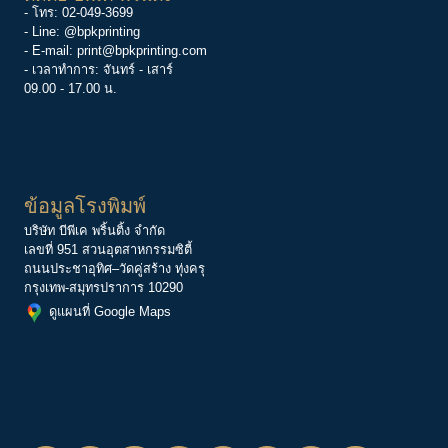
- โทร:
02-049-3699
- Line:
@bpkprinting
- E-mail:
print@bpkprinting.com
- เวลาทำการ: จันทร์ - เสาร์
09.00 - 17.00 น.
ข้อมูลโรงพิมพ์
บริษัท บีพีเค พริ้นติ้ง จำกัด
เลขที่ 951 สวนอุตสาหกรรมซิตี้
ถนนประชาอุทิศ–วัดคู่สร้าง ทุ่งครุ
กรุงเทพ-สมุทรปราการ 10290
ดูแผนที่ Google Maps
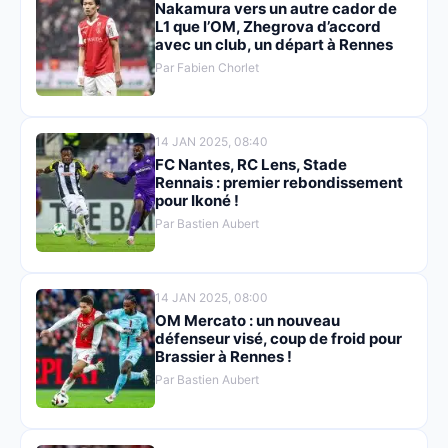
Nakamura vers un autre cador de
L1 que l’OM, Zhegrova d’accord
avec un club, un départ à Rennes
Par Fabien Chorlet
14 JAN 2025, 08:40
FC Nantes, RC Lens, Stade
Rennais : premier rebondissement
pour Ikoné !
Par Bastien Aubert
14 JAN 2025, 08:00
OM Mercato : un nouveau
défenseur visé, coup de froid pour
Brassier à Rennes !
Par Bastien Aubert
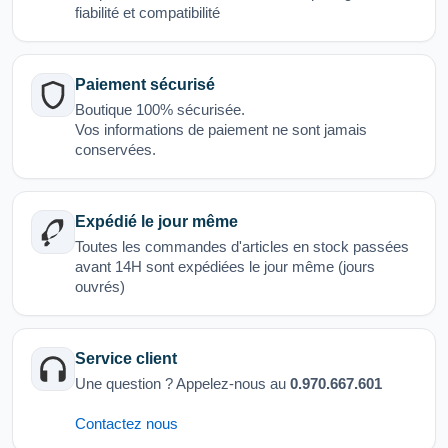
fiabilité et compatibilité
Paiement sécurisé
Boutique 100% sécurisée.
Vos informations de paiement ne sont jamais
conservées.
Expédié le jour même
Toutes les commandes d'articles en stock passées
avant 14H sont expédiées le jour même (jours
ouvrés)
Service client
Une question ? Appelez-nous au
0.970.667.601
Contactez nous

----------------

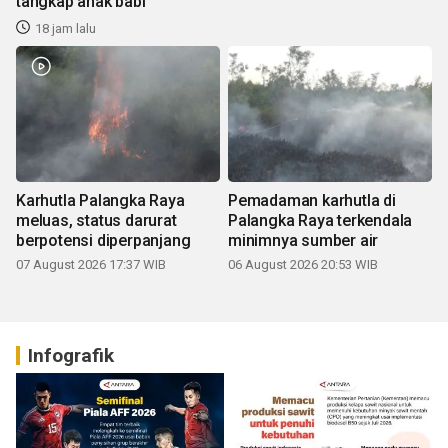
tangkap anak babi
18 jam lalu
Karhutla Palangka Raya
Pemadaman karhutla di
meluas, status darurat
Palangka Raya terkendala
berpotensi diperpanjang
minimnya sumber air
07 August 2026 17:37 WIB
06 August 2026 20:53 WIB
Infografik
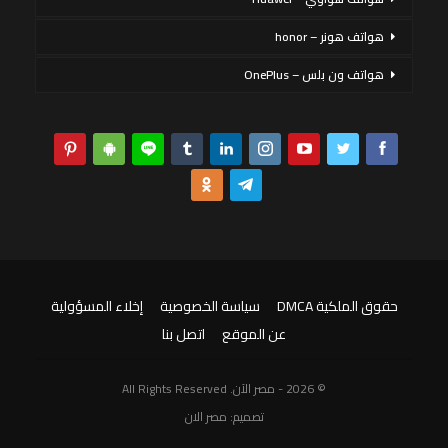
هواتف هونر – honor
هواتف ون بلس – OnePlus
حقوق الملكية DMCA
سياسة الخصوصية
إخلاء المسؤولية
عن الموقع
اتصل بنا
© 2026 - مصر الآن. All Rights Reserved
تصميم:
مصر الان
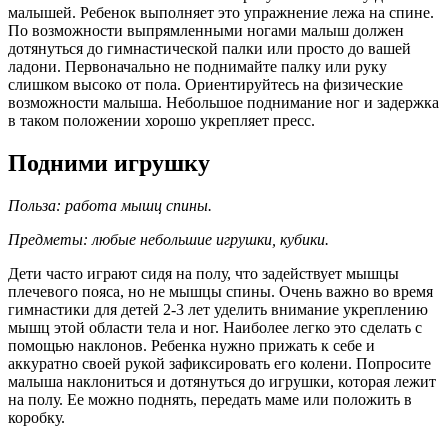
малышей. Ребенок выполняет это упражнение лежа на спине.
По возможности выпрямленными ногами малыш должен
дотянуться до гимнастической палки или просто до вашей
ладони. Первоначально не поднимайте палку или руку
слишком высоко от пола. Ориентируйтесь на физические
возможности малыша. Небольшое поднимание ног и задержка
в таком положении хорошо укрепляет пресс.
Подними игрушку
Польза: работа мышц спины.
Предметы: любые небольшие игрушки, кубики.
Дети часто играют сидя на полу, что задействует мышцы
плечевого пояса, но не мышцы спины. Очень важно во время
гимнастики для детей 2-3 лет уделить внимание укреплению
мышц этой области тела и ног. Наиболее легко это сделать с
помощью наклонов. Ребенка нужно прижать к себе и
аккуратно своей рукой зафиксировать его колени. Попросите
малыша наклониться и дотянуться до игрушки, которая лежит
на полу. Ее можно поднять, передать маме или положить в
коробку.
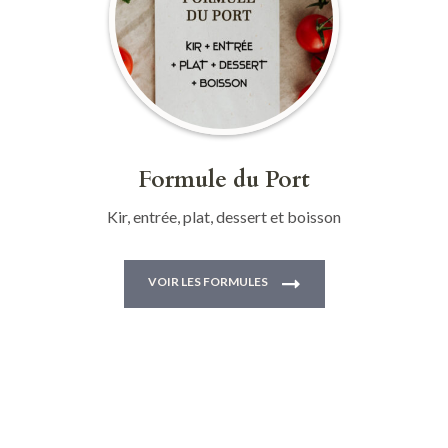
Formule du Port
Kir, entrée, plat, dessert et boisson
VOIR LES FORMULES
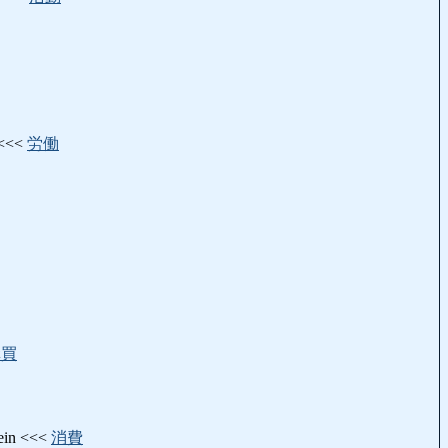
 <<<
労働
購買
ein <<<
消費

----------------

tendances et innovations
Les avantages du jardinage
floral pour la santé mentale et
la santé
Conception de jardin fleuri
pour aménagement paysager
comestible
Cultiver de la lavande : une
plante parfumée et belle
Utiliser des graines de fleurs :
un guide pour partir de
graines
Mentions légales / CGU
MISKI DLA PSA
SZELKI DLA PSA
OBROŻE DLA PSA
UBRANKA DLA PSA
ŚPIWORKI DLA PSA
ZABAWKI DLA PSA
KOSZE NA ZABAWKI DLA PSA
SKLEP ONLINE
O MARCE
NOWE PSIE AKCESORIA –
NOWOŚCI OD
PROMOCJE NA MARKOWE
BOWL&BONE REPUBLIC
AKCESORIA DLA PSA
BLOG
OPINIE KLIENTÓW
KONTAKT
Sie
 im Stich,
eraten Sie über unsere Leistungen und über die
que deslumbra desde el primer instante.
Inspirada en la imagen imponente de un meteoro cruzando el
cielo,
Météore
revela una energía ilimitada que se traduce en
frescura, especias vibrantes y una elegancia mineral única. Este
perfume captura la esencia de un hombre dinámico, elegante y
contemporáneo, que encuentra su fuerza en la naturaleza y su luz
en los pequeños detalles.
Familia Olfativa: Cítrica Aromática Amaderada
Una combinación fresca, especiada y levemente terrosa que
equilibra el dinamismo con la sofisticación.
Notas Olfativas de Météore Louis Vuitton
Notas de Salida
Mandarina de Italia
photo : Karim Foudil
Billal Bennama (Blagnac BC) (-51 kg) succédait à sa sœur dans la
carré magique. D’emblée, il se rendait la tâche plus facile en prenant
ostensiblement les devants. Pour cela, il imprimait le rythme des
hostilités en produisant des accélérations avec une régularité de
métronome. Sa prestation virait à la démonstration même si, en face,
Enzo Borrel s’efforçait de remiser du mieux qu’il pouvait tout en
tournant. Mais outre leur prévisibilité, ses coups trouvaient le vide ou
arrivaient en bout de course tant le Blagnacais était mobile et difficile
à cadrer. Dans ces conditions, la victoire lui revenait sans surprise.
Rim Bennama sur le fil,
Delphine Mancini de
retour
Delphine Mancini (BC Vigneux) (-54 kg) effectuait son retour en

----------------

» **WORK ORDER**: Give the number of lines in the records that contain the string "Bennama", counting only matches with the same capitalization. Answer with the number alone.

» **PROBLEM SOLUTION**: 2